The other day, I heard a celebrity say that someone was “as crazy as a bedbug.” I laughed, amused that the person had gone so far wrong with the idiom “crazy as a bessie bug.”
As I usually do when struck by some linguistic oddity, I began searching for other examples. Imagine my surprise when I discovered that “crazy as a bedbug” is not only a recognized idiom, it is more common in the printed record than “crazy as a bessie bug.”
A Google search resulted in 81,500,000 results for the bedbug version compared to only 1,340,000 for the bessie bug. “Crazy as a betsy bug” fared a little better at 4,430,000 hits.
“Crazy as a bedbug” comes up on the Ngram Viewer as early as the nineteenth century and the idiom appears in a book called The American Joe Miller published in 1865.
“Crazy as a bessie bug” doesn’t produce any ngrams, but “crazy as a betsy bug” registers in the early 1920s and peaks in 1998.
Merriam Webster offers an entry for bess-bug: “any of various gregarious flattened dark-colored beetles constituting a family (Passalidae) and living in decaying wood.” Bessybug is given as an alternative name.
Thankfully (up until now anyway) I’ve never seen a bedbug, but I’ve read that they hide during the day and only come out to torment sleeping people. I wonder why a creature that spends most of its time unnoticed would become the epitome of craziness, which is usually depicted as extreme agitation.
My musings on the bedbug idiom brought to mind two others that have given me difficulty in the past.
full of beans
To me, the expression “to be full of beans” means to be full of energy and ready to go. The idiom makes sense to me because I’ve read that horses used to be fed beans as well as hay and that people thought that bean-fed horses were livelier than those that lacked beans in their diet.
My surprise came when I heard someone react to something someone else said by exclaiming, “That is not true. He’s full of beans!” In researching that idiom, I discovered that some English speakers use “full of beans” to mean “misinformed” or “untruthful.”
I can only guess that the “full of energy” meaning came first and that the alternative one may have resulted from confusion with another bean-related idiom: “not know beans,” as in, “He doesn’t know beans about cybersecurity.”
The Grammatist site (US-based), acknowledges that“the phrase full of beans is sometimes used to mean ‘not truthful,’” but admonishes readers that “this is not the correct use of the idiom.”
Merriam-Webster places the “full of energy” definition first and the “untruthful” meaning second, labeled as United States usage.
to be out of pocket
I can’t remember where I first heard this idiom. It may have been in England, but it’s possible I first heard it in Rochester, New York. In the context, “to be out of pocket” meant to have used my own money to pay for something. The idiom can also mean “to be short of funds.” Here are examples of both meanings:
Use the company credit card so that you won’t be out of pocket.
I would pay for your ticket, but at the moment, I’m out of pocket.

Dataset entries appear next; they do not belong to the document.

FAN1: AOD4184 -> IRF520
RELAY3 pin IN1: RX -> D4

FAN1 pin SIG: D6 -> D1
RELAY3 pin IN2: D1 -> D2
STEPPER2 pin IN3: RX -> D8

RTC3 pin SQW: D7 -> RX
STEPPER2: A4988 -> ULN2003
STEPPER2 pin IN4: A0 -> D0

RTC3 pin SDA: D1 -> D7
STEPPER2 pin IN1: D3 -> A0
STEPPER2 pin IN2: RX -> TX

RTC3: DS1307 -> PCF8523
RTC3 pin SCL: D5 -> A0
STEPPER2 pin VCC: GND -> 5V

Years later, at work in a newspaper office in Arkansas, I was confused when the boss announced one day that she would be “out of pocket for the rest of the afternoon.” I finally figured out that she meant she’d be away from the office and not available by telephone.
Merriam-Webster’s entry for “out of pocket” gives only the following definitions:
1. low on money or funds
2. having suffered a loss
3. from cash on hand
Grammarphobia, on the other hand, a US blog site, acknowledges the existence of the “unavailable” meaning and quotes the use of it in an O. Henry story published in 1908:
Just now she is out of pocket. And I shall find her as soon as I can.
For my part, I will stick with bessie bug for “crazy as a” and look for contextual clues when others talk about being “out of pocket” or “full of beans.”